The Reaver Chronicles: The Keepers (Book 5)
I'm Dominik, the dark side of an Archangel. I have no good in me. I have never loved a soul. Yet, here I am, falling for a Human girl with bright blue eyes. How?
I want to get the fuck out of here. Ever since I was imprisoned here, my brother has been a thorn in my spine. I have continually schemed ways to escape. Not that I don't appreciate Hilda and everything she has done, my freedom has always been my priority. Tell me why I am so enamored with this little Human? The way she laughs. The way she admires me when she thinks I'm not looking. The pink flooding her cheeks.
The problem is, The Keepers are looking for their amulet, and Master Rowen is looking for his pet… I didn't know which one was worse. I knew what I had to do to get us out, and It was going to hurt me more than it would hurt her. I even contemplated not doing it and just staying here, with her… But the Keepers couldn't be so kind as to leave her be.

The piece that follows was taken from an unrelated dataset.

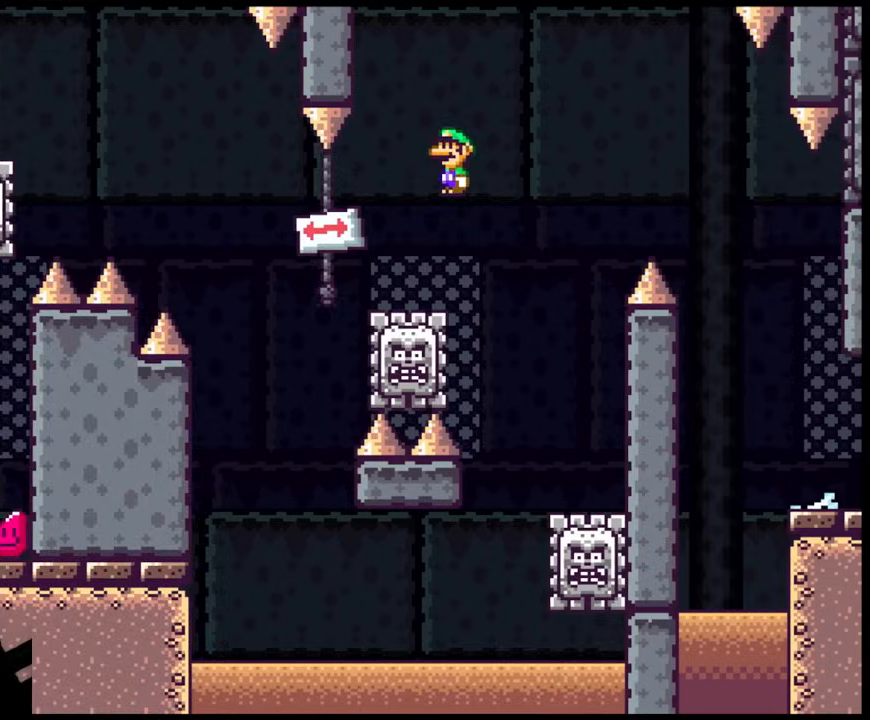
{"buttons": ["A", "X", "DPAD_RIGHT"], "events": [[117, "A", "up"], [450, "A", "down"]]}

My plan was here, the time to execute was now, and I forced her to take us back with her. I didn't save her when she arrived, just to allow my fucking feelings to get in the way. Guilt flooded my chest when I manipulated her. It flooded my chest again when my brother shoved a flaming hot Angel blade right through her…
What did I do? Oh, yea… I left her there to bleed out… And now that I've ruined any chance I ever could have had with the little Human… I'm going to open Pandora's Box and unleash hell onto this world. If I have to hurt, so does everyone else.